Governorates were ruled by a Governor who was either elected by the population of the Governorate or appointed directly by a body in the central government. Regions which were reasonably important, but not heavily populated or vital, were often made into Governorates in order to give them some regional autonomy without giving them representation in the Estates-General.
Special Directorates were imposed upon especially important cities and the regions surrounding them. They were ruled by Directors appointed by the Estates-General and generally had more autonomy in some matters than Governorates, though in most economic matters the central government maintained strict control. Generally Special Directorates were imposed on coastal cities which were extremely important for trade.

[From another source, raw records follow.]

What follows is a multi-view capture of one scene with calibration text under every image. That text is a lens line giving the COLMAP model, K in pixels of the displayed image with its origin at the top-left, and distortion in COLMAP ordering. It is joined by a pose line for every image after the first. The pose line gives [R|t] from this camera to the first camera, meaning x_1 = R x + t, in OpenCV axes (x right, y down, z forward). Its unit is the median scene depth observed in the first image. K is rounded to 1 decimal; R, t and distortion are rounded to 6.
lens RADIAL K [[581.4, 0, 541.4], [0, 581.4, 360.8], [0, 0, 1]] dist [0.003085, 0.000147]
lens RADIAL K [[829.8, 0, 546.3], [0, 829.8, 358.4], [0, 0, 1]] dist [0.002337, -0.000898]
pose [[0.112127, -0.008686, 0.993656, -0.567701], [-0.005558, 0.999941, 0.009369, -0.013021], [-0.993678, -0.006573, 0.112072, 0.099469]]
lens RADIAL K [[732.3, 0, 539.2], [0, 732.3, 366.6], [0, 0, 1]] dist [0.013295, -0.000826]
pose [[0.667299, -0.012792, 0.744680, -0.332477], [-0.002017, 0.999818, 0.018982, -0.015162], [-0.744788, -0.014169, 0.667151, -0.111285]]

Unincorporated territory was, in essence, all other territory held by the government of the United Provinces of the Cape. These regions had no autonomy from the central government and citizens residing there could not participate in any elections. Regions which were unincorporated were generally unimportant and underpopulated areas that no one had any real interest in.
The Estates-General would be the legislature of the United Provinces, and the representatives elected to it would elect two State Presidents to act as joint Heads of Government in an executive council consisting of the two State Presidents and any Ministers of State that they care to appoint called the Council of State.

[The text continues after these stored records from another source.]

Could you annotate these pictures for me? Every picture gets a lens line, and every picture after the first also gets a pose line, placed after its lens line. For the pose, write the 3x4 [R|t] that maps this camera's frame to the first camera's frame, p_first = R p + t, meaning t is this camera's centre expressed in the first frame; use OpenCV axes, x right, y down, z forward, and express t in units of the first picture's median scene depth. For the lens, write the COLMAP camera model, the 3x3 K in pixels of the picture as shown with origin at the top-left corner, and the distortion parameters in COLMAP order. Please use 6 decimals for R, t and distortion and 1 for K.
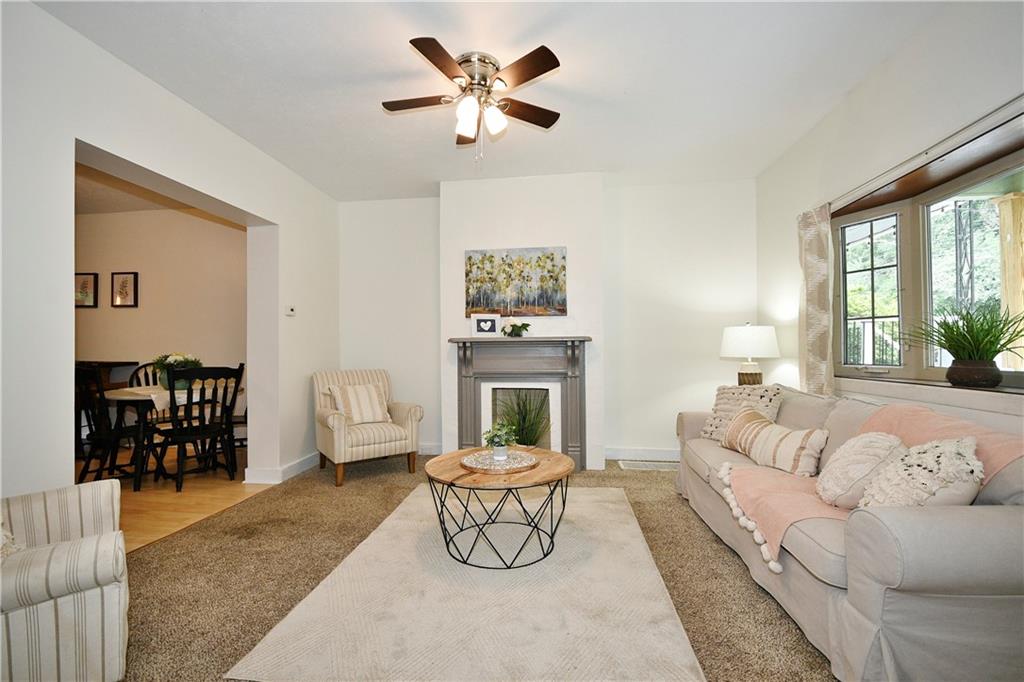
lens RADIAL K [[452.7, 0, 504.4], [0, 452.7, 347.2], [0, 0, 1]] dist [-0.004661, -0.000367]
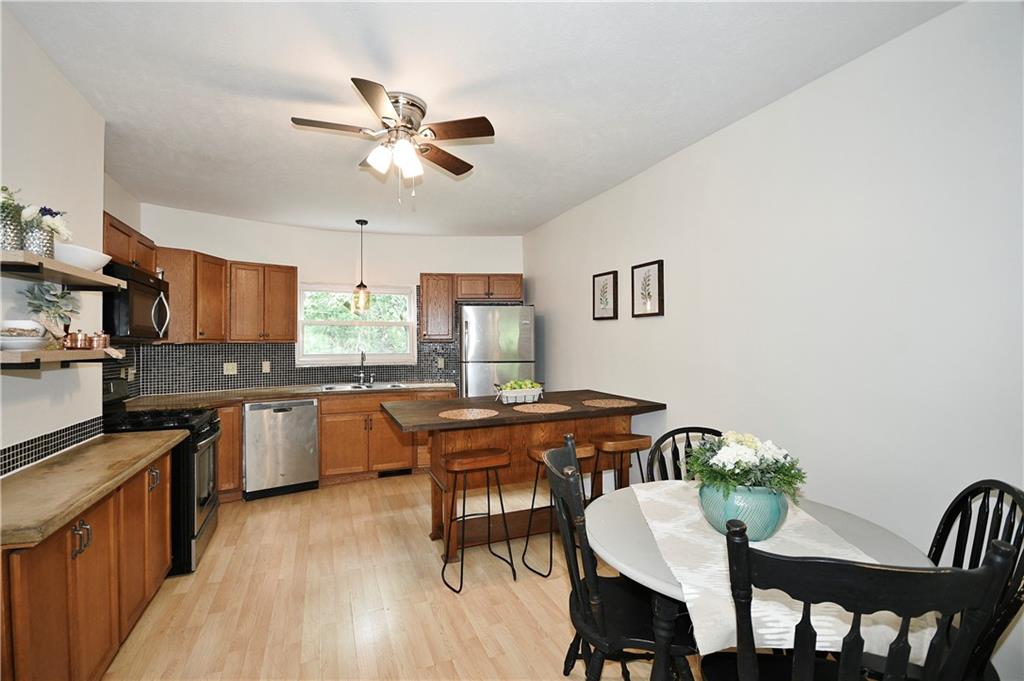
lens RADIAL K [[452.7, 0, 505.4], [0, 452.7, 348.5], [0, 0, 1]] dist [-0.004661, -0.000367]
pose [[0.513661, 0.012619, -0.857901, -0.480199], [0.018461, 0.999498, 0.025756, -0.079188], [0.857795, -0.029068, 0.513170, 0.608239]]
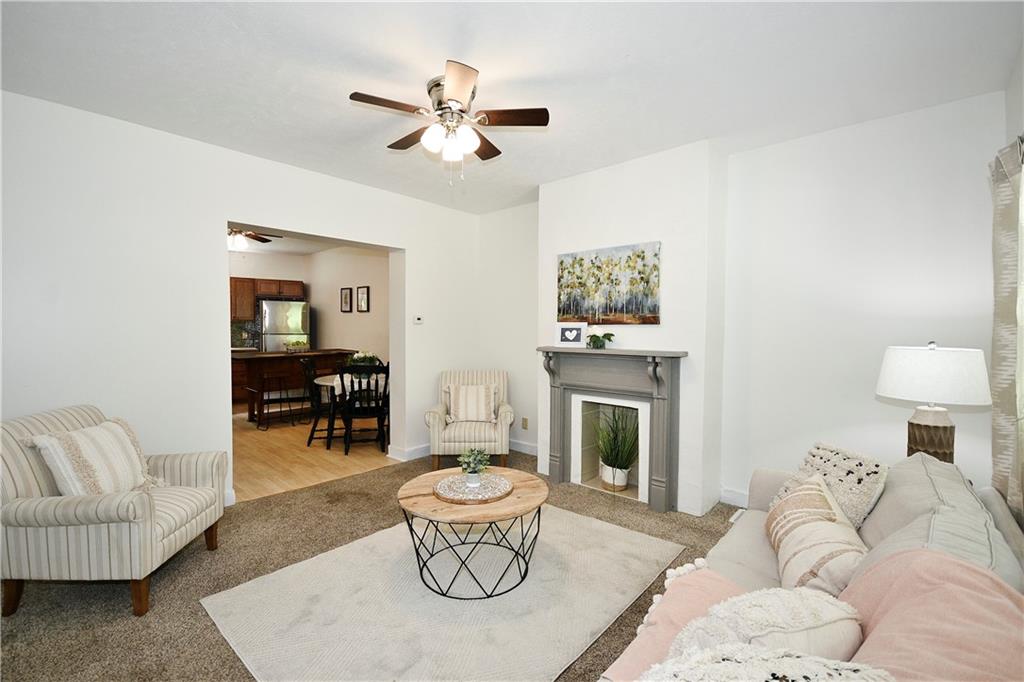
lens RADIAL K [[452.7, 0, 502.5], [0, 452.7, 347.8], [0, 0, 1]] dist [-0.004661, -0.000367]
pose [[0.814902, 0.035738, -0.578495, 0.385623], [-0.007990, 0.998695, 0.050441, -0.066687], [0.579543, -0.036483, 0.814125, 0.152178]]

The Head of State of the United Provinces was the monarch of the United Kingdom of Great Britain, as represented by a Governor-General appointed by the monarch.
This practical system of government, combined with the liberal attitudes with which the constitution was written (the constitution permits voting rights to all citizens, who may not be discriminated against on grounds of race or religion, and it permits many human rights - such as the right to habeas corpus and to be tried by a jury of their peers - to everyone regardless of any factor) and the increasing prosperity of the region spurred an era of immigration and development in the Cape, including the founding of many major cities and the construction of a vast railway network stretching across the entire continent.
The discovery of diamonds, as well as gold and other valuable metals, in the Cape brought the region into the spotlight for a time, and the level of immigration to the rapidly industrialising colonies was so great that it overtook the American States as the primary receiver of European emigrants for more than a decade.
By 1886 the United Provinces of the Cape has become known as "Little Europe" for the variety of languages, religions and national identities that litter its territory, and, while it is once again in the shadow of the American States, the nations of Europe are not likely to forget that far-off land that boasts industry and diamonds alongside freedom and tolerance. Nor are they likely to forgot that - for Britain's fear of starvation - the world was once turned upside down.
Sorry for the wall of text; I've been thinking about this map and the history behind it for the past two weeks, so I had a lot of good ideas about it.
Just in case anyone was wondering, this map is set in the same world as my previous map about the Kingdom of American States (hence references to "the American States" in the explanation), and I do intend to do more about the timeline, and the Kingdom of American States in particular, in future.